Pregnant women with COVID-19 during the third trimester are unlikely to pass the virus to their newborns, according to a research conducted in the U.S.
The study, led by Dr Andrea Edlow of Harvard Medical School, and funded by the U.S. National Institutes of Health (NIH), is published in the journal, JAMA Network Open.
According to the publication, the study followed 127 pregnant women admitted to Boston hospitals during the spring of 2020.
Among the 64 pregnant women who contracted SARS-CoV-2, the virus that causes COVID-19, no newborns tested positive, the study said.
The researchers examined the occurrence of SARS-CoV-2 infection in the third trimester of pregnancy.
They evaluated the levels of virus in respiratory, blood and placental tissue samples and the development of maternal antibodies.
The study looked at how well those antibodies passed through the placenta to the fetus (an indicator of potential immune protection from the mother) and examined placental tissue.

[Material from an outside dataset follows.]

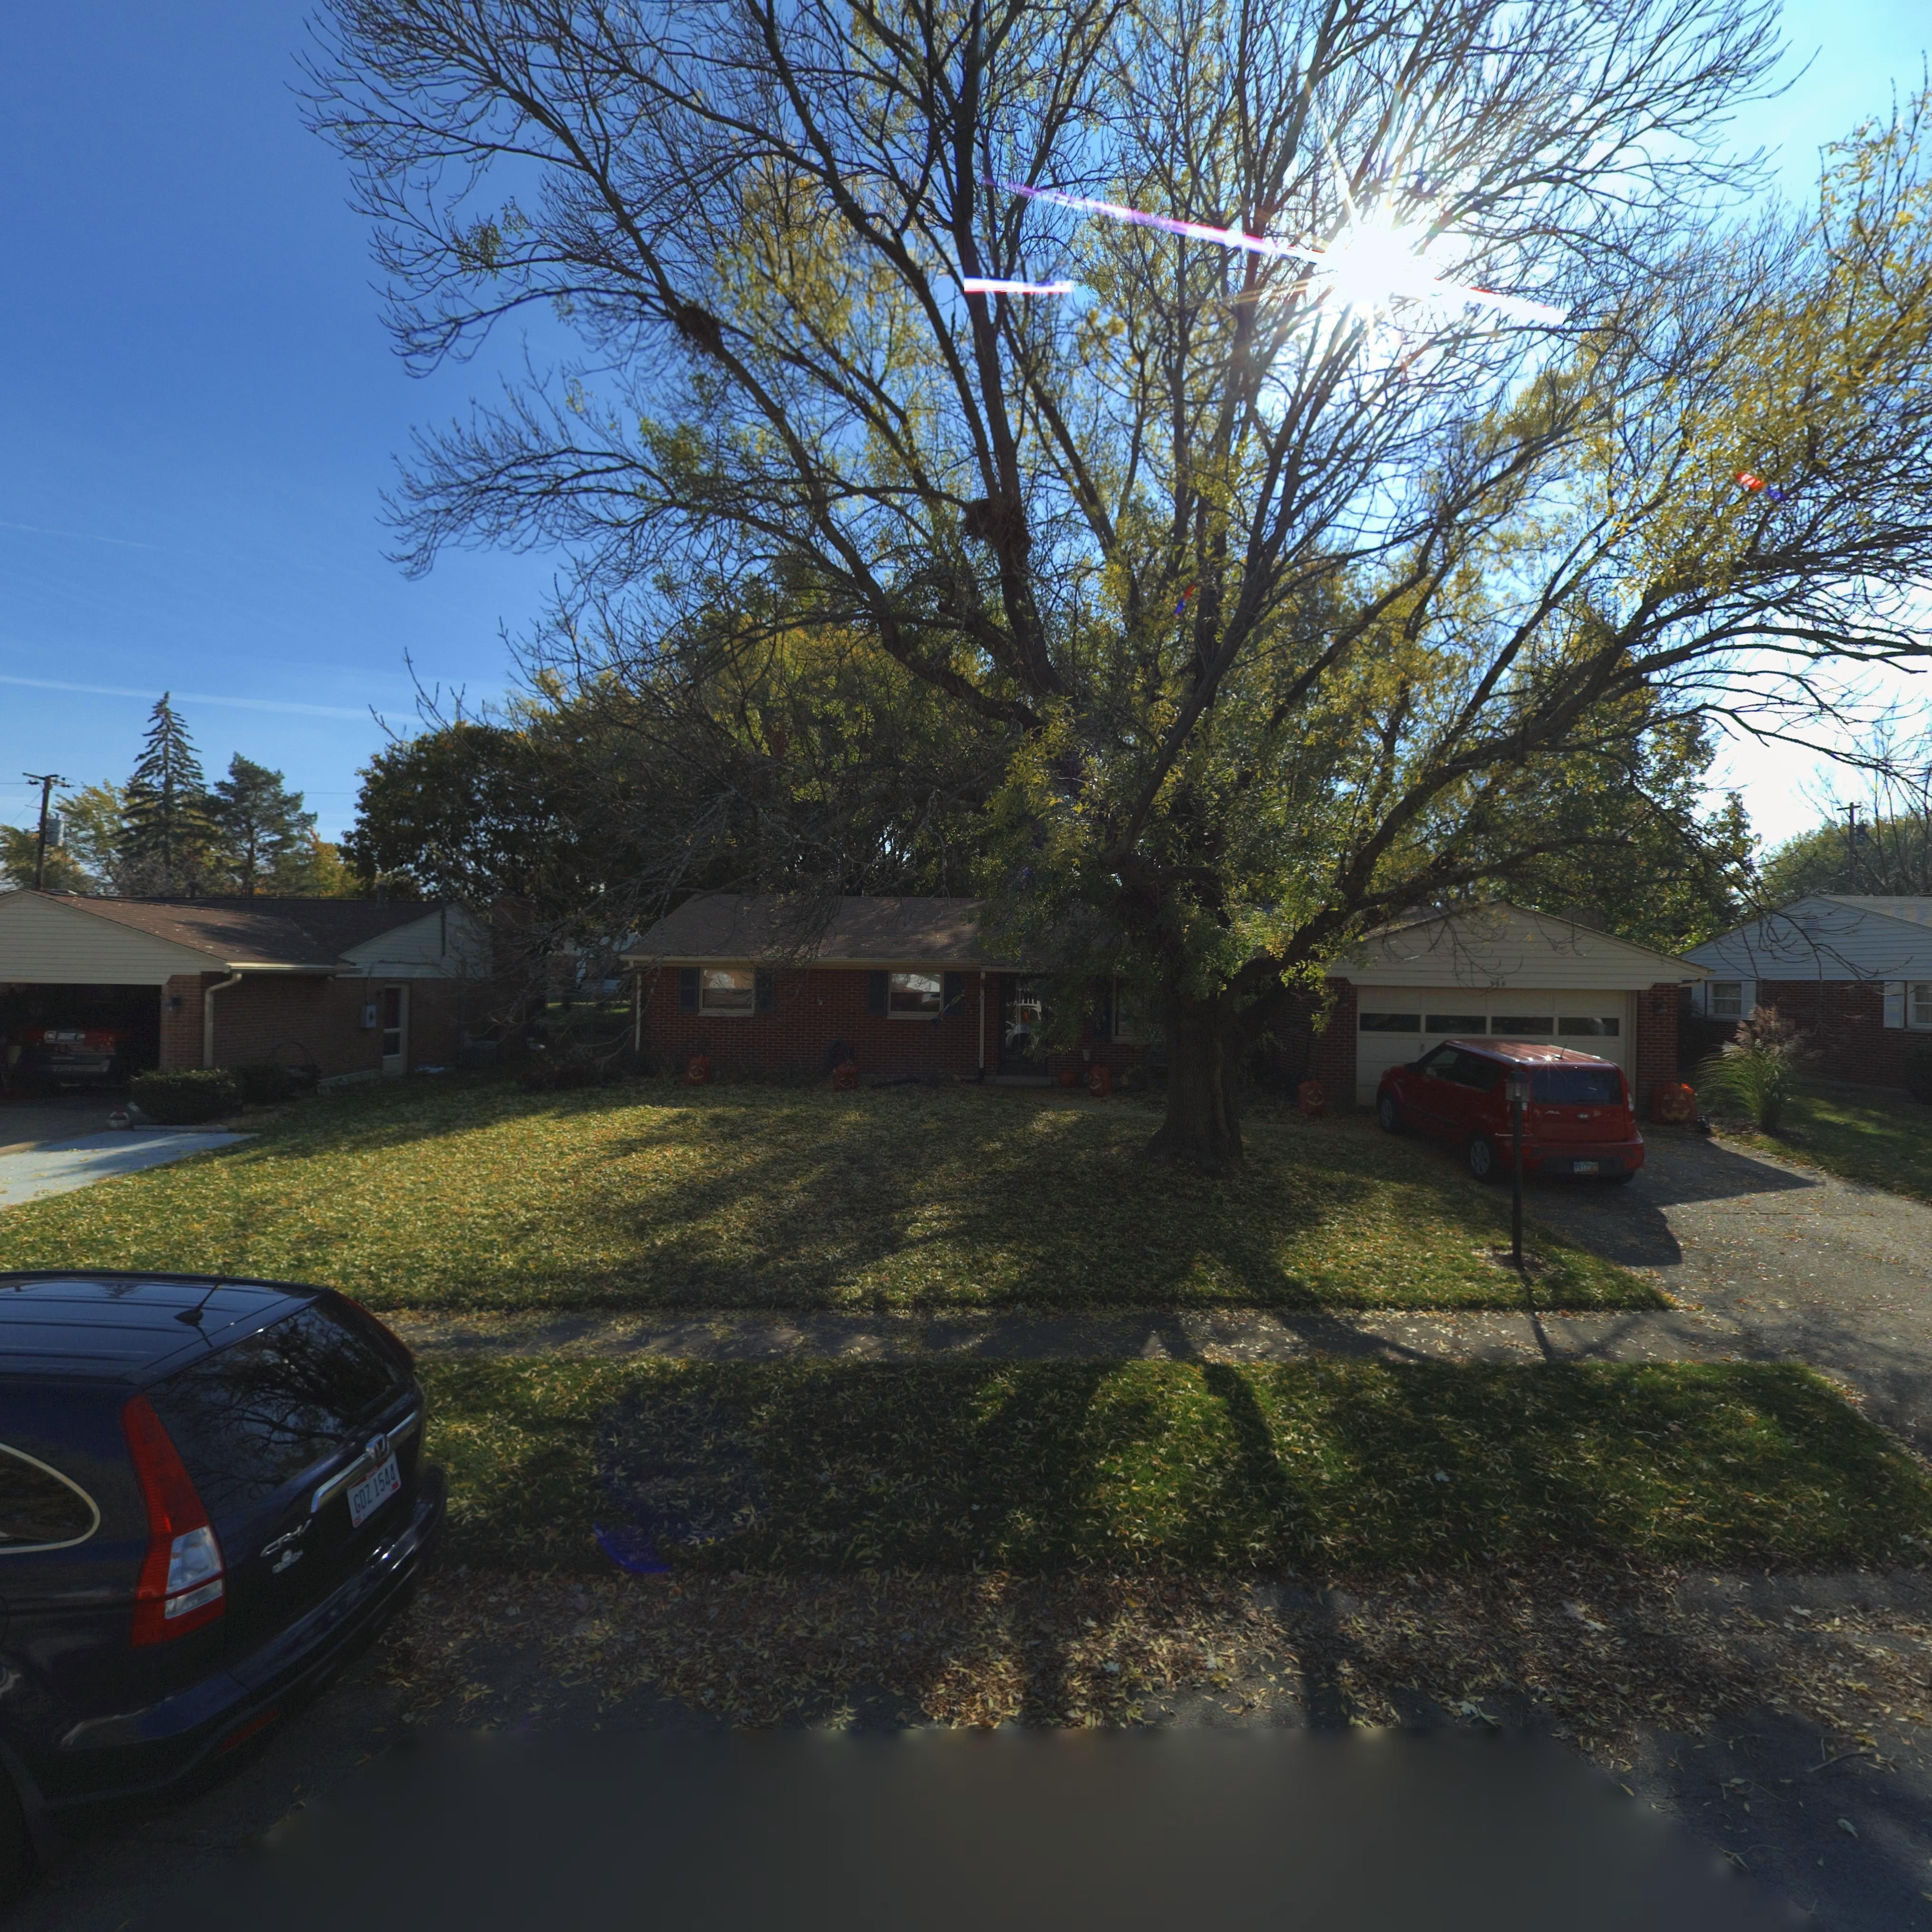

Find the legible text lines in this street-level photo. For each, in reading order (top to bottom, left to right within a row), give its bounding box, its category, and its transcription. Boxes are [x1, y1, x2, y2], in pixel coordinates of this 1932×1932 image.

[1488, 980, 1507, 988] StreetNumber: 9*8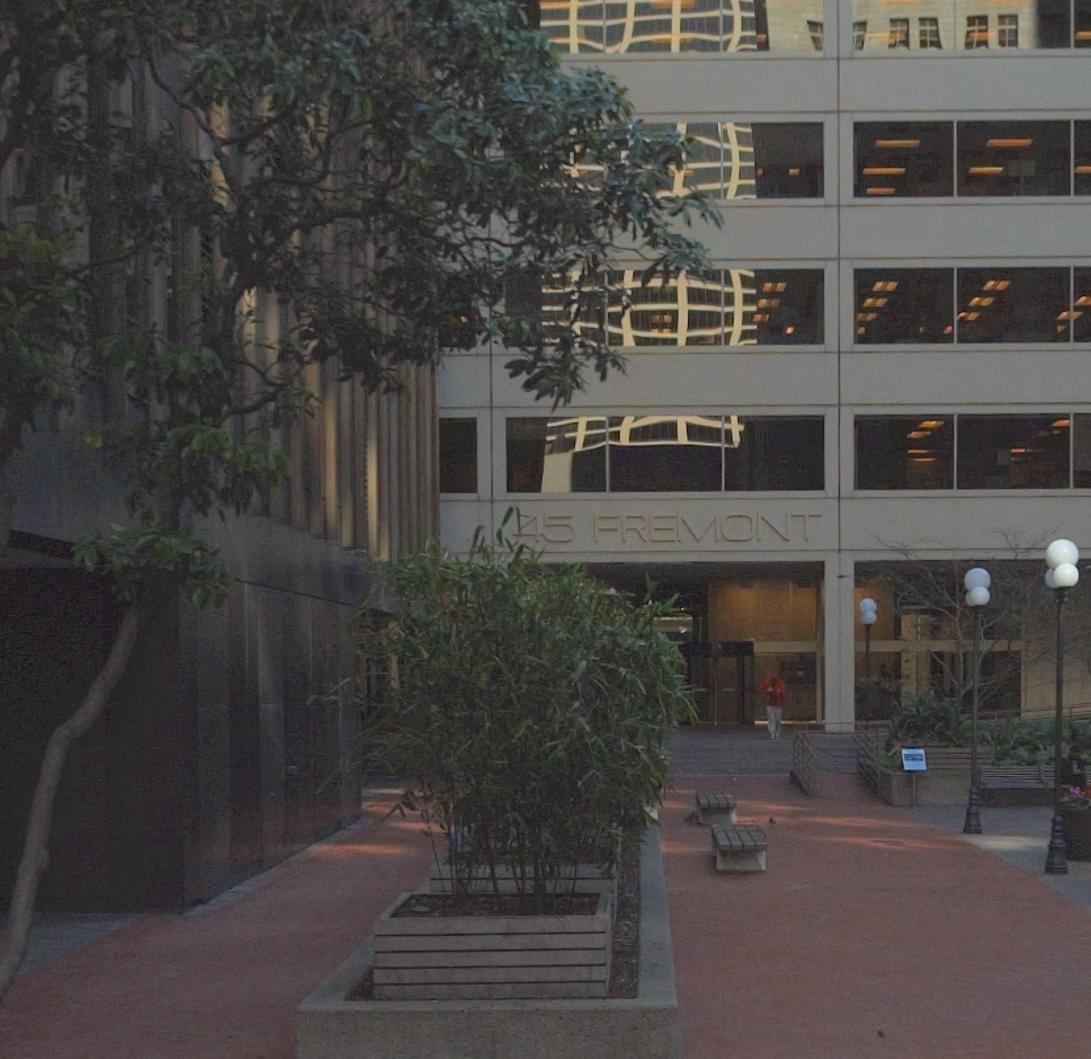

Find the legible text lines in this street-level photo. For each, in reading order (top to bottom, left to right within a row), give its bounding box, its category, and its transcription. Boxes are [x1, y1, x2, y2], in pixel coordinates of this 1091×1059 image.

According to the publication, the results reported are limited to women in the third trimester because data on women infected during the first and second trimesters were still being collected and evaluated.
“Among those (64) who tested positive for SARS-CoV-2 in the study, 36 per cent were asymptomatic, 34 per cent had mild disease, 11 per cent had moderate disease, 16 per cent had severe disease, and three per cent had critical disease.
“The study included, as comparators, 63 pregnant women who tested negative for SARS-CoV-2 and 11 reproductive-age women with COVID-19 who were not pregnant.
“The team found that pregnant women who were positive for SARS-COV-2 had detectable levels of virus in respiratory fluids like saliva, nasal and throat secretions, but no virus in the bloodstream or the placenta,” the publication stated.